### WHAT YOU WILL DO
Put every row below into a Markdown table with the columns Number and Line, giving each line its number and leaving out blank lines.

Some records
** BEGIN **
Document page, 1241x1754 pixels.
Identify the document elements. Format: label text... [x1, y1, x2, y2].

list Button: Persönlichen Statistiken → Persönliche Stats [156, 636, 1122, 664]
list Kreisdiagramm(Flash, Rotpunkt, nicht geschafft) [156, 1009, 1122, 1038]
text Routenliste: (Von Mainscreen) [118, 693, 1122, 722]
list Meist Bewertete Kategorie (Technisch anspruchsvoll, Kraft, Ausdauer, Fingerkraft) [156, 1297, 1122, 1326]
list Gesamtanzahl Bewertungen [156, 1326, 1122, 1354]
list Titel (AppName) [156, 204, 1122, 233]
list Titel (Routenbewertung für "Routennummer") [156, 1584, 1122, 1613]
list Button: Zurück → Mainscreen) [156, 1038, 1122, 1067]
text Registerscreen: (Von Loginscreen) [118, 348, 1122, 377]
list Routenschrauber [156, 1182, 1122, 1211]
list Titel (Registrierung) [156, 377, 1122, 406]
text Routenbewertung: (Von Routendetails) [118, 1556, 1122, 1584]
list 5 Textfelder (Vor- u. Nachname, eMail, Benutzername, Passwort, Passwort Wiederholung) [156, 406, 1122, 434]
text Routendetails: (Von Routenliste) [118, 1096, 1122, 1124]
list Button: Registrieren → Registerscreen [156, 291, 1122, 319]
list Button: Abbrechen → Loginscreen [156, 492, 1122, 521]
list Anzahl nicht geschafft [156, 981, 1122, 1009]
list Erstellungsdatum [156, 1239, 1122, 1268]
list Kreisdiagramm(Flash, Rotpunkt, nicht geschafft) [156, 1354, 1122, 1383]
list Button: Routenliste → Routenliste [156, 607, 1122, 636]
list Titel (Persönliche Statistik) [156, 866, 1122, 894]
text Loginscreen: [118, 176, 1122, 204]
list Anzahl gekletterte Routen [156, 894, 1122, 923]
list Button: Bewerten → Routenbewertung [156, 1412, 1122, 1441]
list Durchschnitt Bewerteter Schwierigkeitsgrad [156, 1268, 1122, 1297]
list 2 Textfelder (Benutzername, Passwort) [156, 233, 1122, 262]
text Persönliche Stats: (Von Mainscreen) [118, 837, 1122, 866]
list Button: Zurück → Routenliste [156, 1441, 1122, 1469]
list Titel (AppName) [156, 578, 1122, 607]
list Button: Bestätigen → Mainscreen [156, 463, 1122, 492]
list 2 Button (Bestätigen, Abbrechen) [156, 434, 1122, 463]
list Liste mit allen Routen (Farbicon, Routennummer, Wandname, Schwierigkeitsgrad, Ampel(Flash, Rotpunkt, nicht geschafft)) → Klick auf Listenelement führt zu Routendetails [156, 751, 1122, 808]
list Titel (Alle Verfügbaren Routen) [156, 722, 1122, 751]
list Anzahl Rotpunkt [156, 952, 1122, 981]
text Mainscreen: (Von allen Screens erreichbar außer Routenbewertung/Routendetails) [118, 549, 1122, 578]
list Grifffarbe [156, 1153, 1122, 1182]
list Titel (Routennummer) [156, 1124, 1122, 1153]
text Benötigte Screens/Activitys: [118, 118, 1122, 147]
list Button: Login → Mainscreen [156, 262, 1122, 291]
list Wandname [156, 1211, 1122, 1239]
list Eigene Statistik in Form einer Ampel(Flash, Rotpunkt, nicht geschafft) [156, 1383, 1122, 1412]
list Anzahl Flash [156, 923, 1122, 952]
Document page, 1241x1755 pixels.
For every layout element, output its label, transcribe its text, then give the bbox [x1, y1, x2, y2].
** END **
### FINISHED EXERCISE
| Number | Line |
|---|---|
| 1 | Document page, 1241x1754 pixels. |
| 2 | Identify the document elements. Format: label text... [x1, y1, x2, y2]. |
| 3 | list Button: Persönlichen Statistiken → Persönliche Stats [156, 636, 1122, 664] |
| 4 | list Kreisdiagramm(Flash, Rotpunkt, nicht geschafft) [156, 1009, 1122, 1038] |
| 5 | text Routenliste: (Von Mainscreen) [118, 693, 1122, 722] |
| 6 | list Meist Bewertete Kategorie (Technisch anspruchsvoll, Kraft, Ausdauer, Fingerkraft) [156, 1297, 1122, 1326] |
| 7 | list Gesamtanzahl Bewertungen [156, 1326, 1122, 1354] |
| 8 | list Titel (AppName) [156, 204, 1122, 233] |
| 9 | list Titel (Routenbewertung für "Routennummer") [156, 1584, 1122, 1613] |
| 10 | list Button: Zurück → Mainscreen) [156, 1038, 1122, 1067] |
| 11 | text Registerscreen: (Von Loginscreen) [118, 348, 1122, 377] |
| 12 | list Routenschrauber [156, 1182, 1122, 1211] |
| 13 | list Titel (Registrierung) [156, 377, 1122, 406] |
| 14 | text Routenbewertung: (Von Routendetails) [118, 1556, 1122, 1584] |
| 15 | list 5 Textfelder (Vor- u. Nachname, eMail, Benutzername, Passwort, Passwort Wiederholung) [156, 406, 1122, 434] |
| 16 | text Routendetails: (Von Routenliste) [118, 1096, 1122, 1124] |
| 17 | list Button: Registrieren → Registerscreen [156, 291, 1122, 319] |
| 18 | list Button: Abbrechen → Loginscreen [156, 492, 1122, 521] |
| 19 | list Anzahl nicht geschafft [156, 981, 1122, 1009] |
| 20 | list Erstellungsdatum [156, 1239, 1122, 1268] |
| 21 | list Kreisdiagramm(Flash, Rotpunkt, nicht geschafft) [156, 1354, 1122, 1383] |
| 22 | list Button: Routenliste → Routenliste [156, 607, 1122, 636] |
| 23 | list Titel (Persönliche Statistik) [156, 866, 1122, 894] |
| 24 | text Loginscreen: [118, 176, 1122, 204] |
| 25 | list Anzahl gekletterte Routen [156, 894, 1122, 923] |
| 26 | list Button: Bewerten → Routenbewertung [156, 1412, 1122, 1441] |
| 27 | list Durchschnitt Bewerteter Schwierigkeitsgrad [156, 1268, 1122, 1297] |
| 28 | list 2 Textfelder (Benutzername, Passwort) [156, 233, 1122, 262] |
| 29 | text Persönliche Stats: (Von Mainscreen) [118, 837, 1122, 866] |
| 30 | list Button: Zurück → Routenliste [156, 1441, 1122, 1469] |
| 31 | list Titel (AppName) [156, 578, 1122, 607] |
| 32 | list Button: Bestätigen → Mainscreen [156, 463, 1122, 492] |
| 33 | list 2 Button (Bestätigen, Abbrechen) [156, 434, 1122, 463] |
| 34 | list Liste mit allen Routen (Farbicon, Routennummer, Wandname, Schwierigkeitsgrad, Ampel(Flash, Rotpunkt, nicht geschafft)) → Klick auf Listenelement führt zu Routendetails [156, 751, 1122, 808] |
| 35 | list Titel (Alle Verfügbaren Routen) [156, 722, 1122, 751] |
| 36 | list Anzahl Rotpunkt [156, 952, 1122, 981] |
| 37 | text Mainscreen: (Von allen Screens erreichbar außer Routenbewertung/Routendetails) [118, 549, 1122, 578] |
| 38 | list Grifffarbe [156, 1153, 1122, 1182] |
| 39 | list Titel (Routennummer) [156, 1124, 1122, 1153] |
| 40 | text Benötigte Screens/Activitys: [118, 118, 1122, 147] |
| 41 | list Button: Login → Mainscreen [156, 262, 1122, 291] |
| 42 | list Wandname [156, 1211, 1122, 1239] |
| 43 | list Eigene Statistik in Form einer Ampel(Flash, Rotpunkt, nicht geschafft) [156, 1383, 1122, 1412] |
| 44 | list Anzahl Flash [156, 923, 1122, 952] |
| 45 | Document page, 1241x1755 pixels. |
| 46 | For every layout element, output its label, transcribe its text, then give the bbox [x1, y1, x2, y2]. |